» **Assigned task 1**: In the compiler passage, what does the compiler author rely on to judge how efficient his transforms are?

» **Selected extract**:
____________
In a similar manner, the compiler author is also writing a program. He writes a program to perform a set of transforms on any source code to produce an executable. He must decide which set of transforms on the source code produce the most efficient executables. Since his input space of programs is huge and often suggest incompatible transforms to produce optimal codes in all cases, he relies on accepted suites of benchmarks to judge the efficiency of his transforms.

The performance of our programs is the result of separate optimization efforts by two groups of human programers -- the application program authors and the compiler authors. Both of these agents analyze expected usage of their products, to the best of ability, and try to optimize for the most efficient (generally, lowest execution latency) programs on what they believe to be the most common datasets.

As a result of this scenario (depecited in Figure ):

  1. The compilation process has no information about the use of the program. The compiler, thus, has limited information about how to most efficiently transform the program because it does not know how the program is commonly used.

  2. The current practice for incorporating some information about the use of a program is to manually rewrite the source code in a way that, when transformed by the compiler, results in more efficient code. This is ad hoc at best since it attempts to convey usage information through program structure. Further, it depends on the programmer's understanding of how the compiler transforms code and how the machine operates on the resulting executable.
____________
» **Dataset excerpts**:
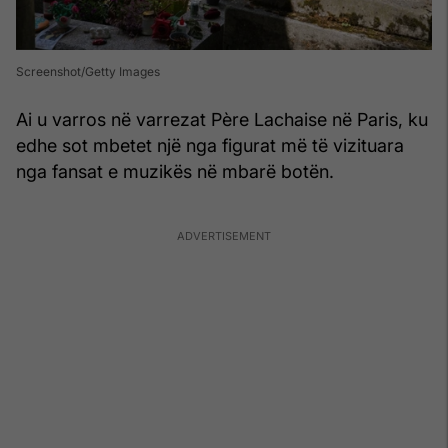
Screenshot/Getty Images
Ai u varros në varrezat Père Lachaise në Paris, ku
edhe sot mbetet një nga figurat më të vizituara
nga fansat e muzikës në mbarë botën.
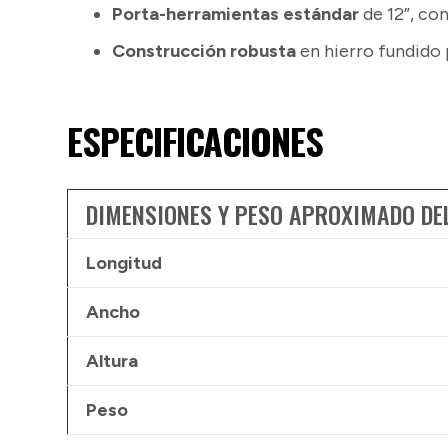
Porta-herramientas estándar
de 12”, con
Construcción robusta
en hierro fundido 
ESPECIFICACIONES
DIMENSIONES Y PESO APROXIMADO DE
Longitud
Ancho
Altura
Peso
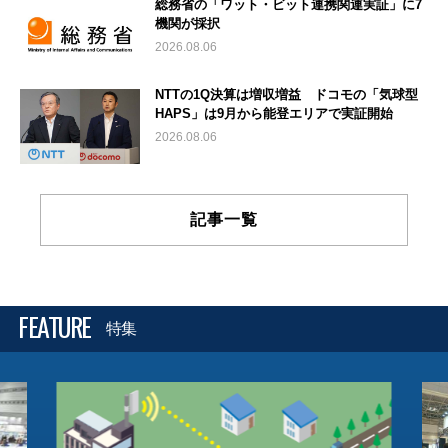
総務省の「ワット・ビット連携関連実証」に7
機関が採択
2026.08.06
NTTの1Q決算は増収増益 ドコモの「気球型
HAPS」は9月から能登エリアで実証開始
2026.08.06
記事一覧
FEATURE
特集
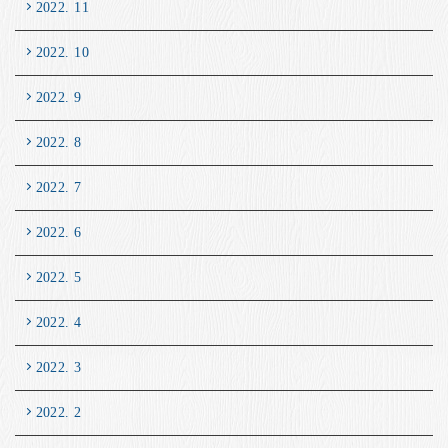
2022. 11
2022. 10
2022. 9
2022. 8
2022. 7
2022. 6
2022. 5
2022. 4
2022. 3
2022. 2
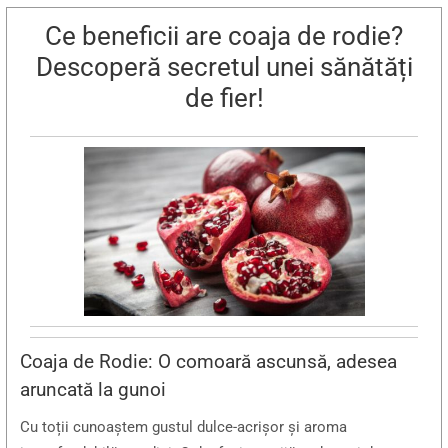
Ce beneficii are coaja de rodie?
Descoperă secretul unei sănătăți
de fier!
Coaja de Rodie: O comoară ascunsă, adesea
aruncată la gunoi
Cu toții cunoaștem gustul dulce-acrișor și aroma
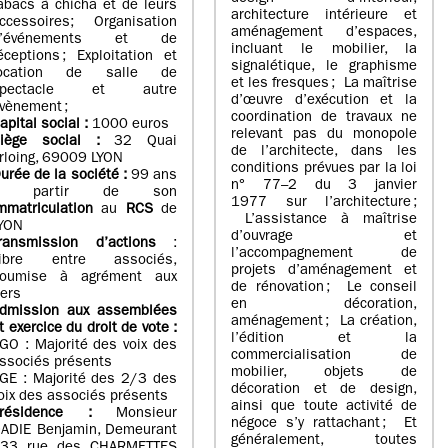
abacs à chicha et de leurs
architecture intérieure et
ccessoires; Organisation
aménagement d’espaces,
d’événements et de
incluant le mobilier, la
éceptions ; Exploitation et
signalétique, le graphisme
location de salle de
et les fresques ; La maîtrise
spectacle et autre
d’œuvre d’exécution et la
vènement ;
coordination de travaux ne
apital social :
1000 euros
relevant pas du monopole
iège social :
32 Quai
de l’architecte, dans les
rloing, 69009 LYON
conditions prévues par la loi
urée de la société :
99 ans
n° 77–2 du 3 janvier
à partir de son
1977 sur l’architecture ;
mmatriculation
au
RCS
de
L’assistance à maîtrise
YON
d’ouvrage et
ransmission d’actions
:
l’accompagnement de
ibre entre associés,
projets d’aménagement et
oumise à agrément aux
de rénovation ; Le conseil
iers
en décoration,
dmission aux assemblées
aménagement ; La création,
t exercice du droit de vote :
l’édition et la
GO : Majorité des voix des
commercialisation de
ssociés présents
mobilier, objets de
GE : Majorité des 2/3 des
décoration et de design,
oix des associés présents
ainsi que toute activité de
résidence :
Monsieur
négoce s’y rattachant ; Et
ADIE Benjamin, Demeurant
généralement, toutes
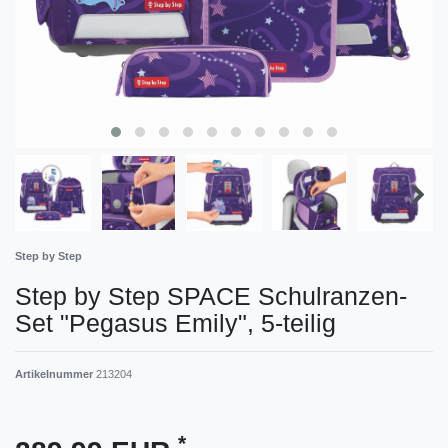
Step by Step
Step by Step SPACE Schulranzen-
Set "Pegasus Emily", 5-teilig
Artikelnummer
213204
*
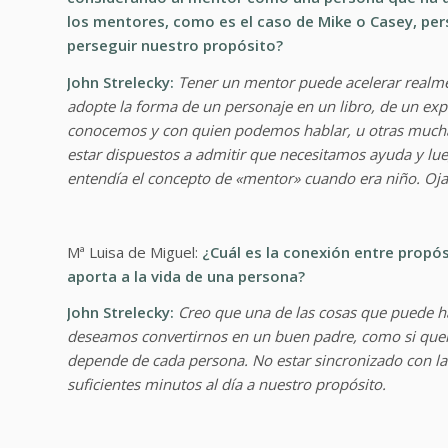
los mentores, como es el caso de Mike o Casey, perso
perseguir nuestro propósito?
John Strelecky:
Tener un mentor puede acelerar realme
adopte la forma de un personaje en un libro, de un exp
conocemos y con quien podemos hablar, u otras mucha
estar dispuestos a admitir que necesitamos ayuda y lu
entendía el concepto de «mentor» cuando era niño. Oj
Mª Luisa de Miguel:
¿Cuál es la conexión entre propós
aporta a la vida de una persona?
John Strelecky:
Creo que una de las cosas que puede hac
deseamos convertirnos en un buen padre, como si quer
depende de cada persona. No estar sincronizado con la
suficientes minutos al día a nuestro propósito.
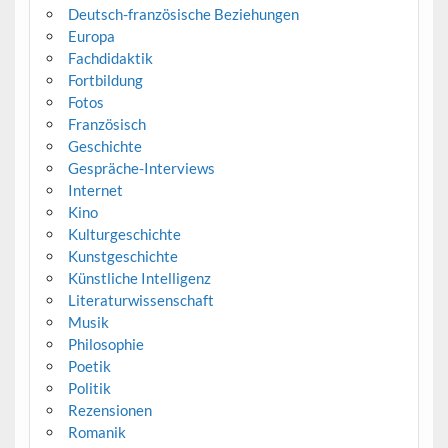
Deutsch-französische Beziehungen
Europa
Fachdidaktik
Fortbildung
Fotos
Französisch
Geschichte
Gespräche-Interviews
Internet
Kino
Kulturgeschichte
Kunstgeschichte
Künstliche Intelligenz
Literaturwissenschaft
Musik
Philosophie
Poetik
Politik
Rezensionen
Romanik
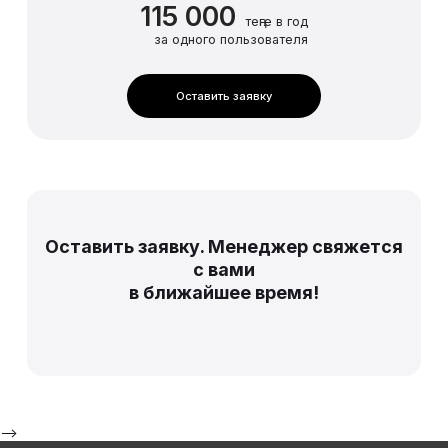
115 000
теңге в год
за одного пользователя
Оставить заявку
Оставить заявку. Менеджер свяжется
с вами
в ближайшее время!
-->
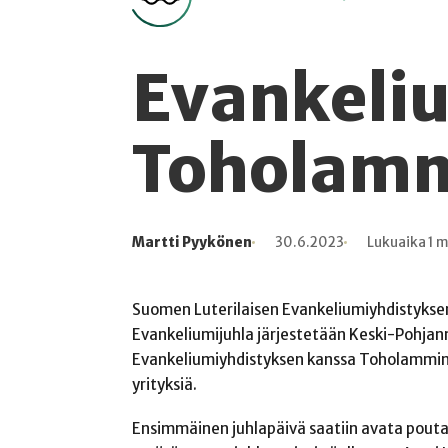
Evankeli
Toholammi
Martti Pyykönen
30.6.2023
Lukuaika 1 m
Kirjoittaja
Julkaistu
Lukuaika
Lukukertoja
Suomen Luterilaisen Evankeliumiyhdistyksen
Evankeliumijuhla järjestetään Keski-Pohjan
Evankeliumiyhdistyksen kanssa Toholammin 
yrityksiä.
Ensimmäinen juhlapäivä saatiin avata pouta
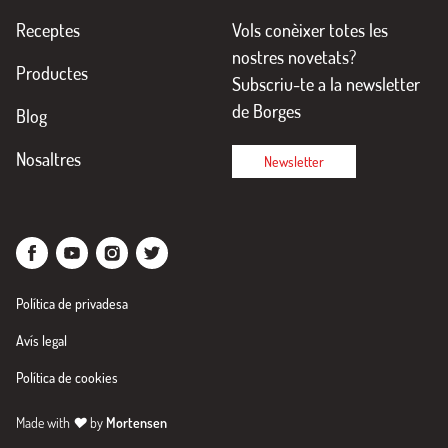
Receptes
Vols conèixer totes les
nostres novetats?
Productes
Subscriu-te a la newsletter
de Borges
Blog
Nosaltres
Newsletter
Política de privadesa
Avís legal
Política de cookies
Made with
♥
by
Mortensen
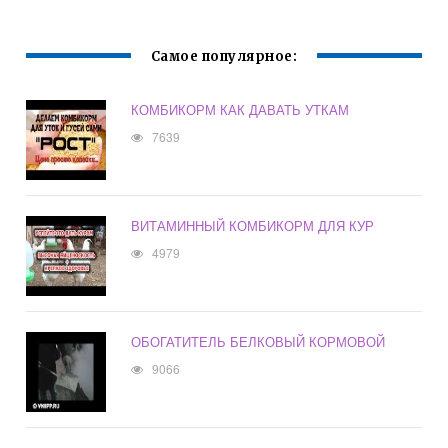
Самое популярное:
КОМБИКОРМ КАК ДАВАТЬ УТКАМ
7639
ВИТАМИННЫЙ КОМБИКОРМ ДЛЯ КУР
4979
ОБОГАТИТЕЛЬ БЕЛКОВЫЙ КОРМОВОЙ
9066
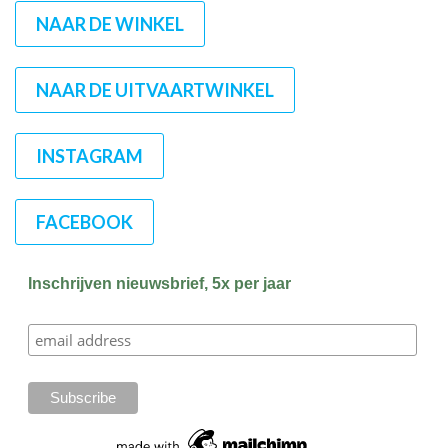
NAAR DE WINKEL
NAAR DE UITVAARTWINKEL
INSTAGRAM
FACEBOOK
Inschrijven nieuwsbrief, 5x per jaar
____________
» **Assigned task 2**: Update the records from their start through the line containing "Cu toții cunoaștem" by replacing "ESPECIFICACIONES" with "CARACTERÍSTICAS" and keeping everything else unchanged. Return only those lines, leaving out the pictures.

» **Response 1**: Accepted suites of benchmarks.

» **Response 2**:
Screenshot/Getty Images
Ai u varros në varrezat Père Lachaise në Paris, ku
edhe sot mbetet një nga figurat më të vizituara
nga fansat e muzikës në mbarë botën.
Porta-herramientas estándar
de 12”, con
Construcción robusta
en hierro fundido 
CARACTERÍSTICAS
DIMENSIONES Y PESO APROXIMADO DE
Longitud
Ancho
Altura
Peso
総務省の「ワット・ビット連携関連実証」に7
機関が採択
2026.08.06
NTTの1Q決算は増収増益 ドコモの「気球型
HAPS」は9月から能登エリアで実証開始
2026.08.06
記事一覧
FEATURE
特集
2022. 11
2022. 10
2022. 9
2022. 8
2022. 7
2022. 6
2022. 5
2022. 4
2022. 3
2022. 2
Ce beneficii are coaja de rodie?
Descoperă secretul unei sănătăți
de fier!
Coaja de Rodie: O comoară ascunsă, adesea
aruncată la gunoi
Cu toții cunoaștem gustul dulce-acrișor și aroma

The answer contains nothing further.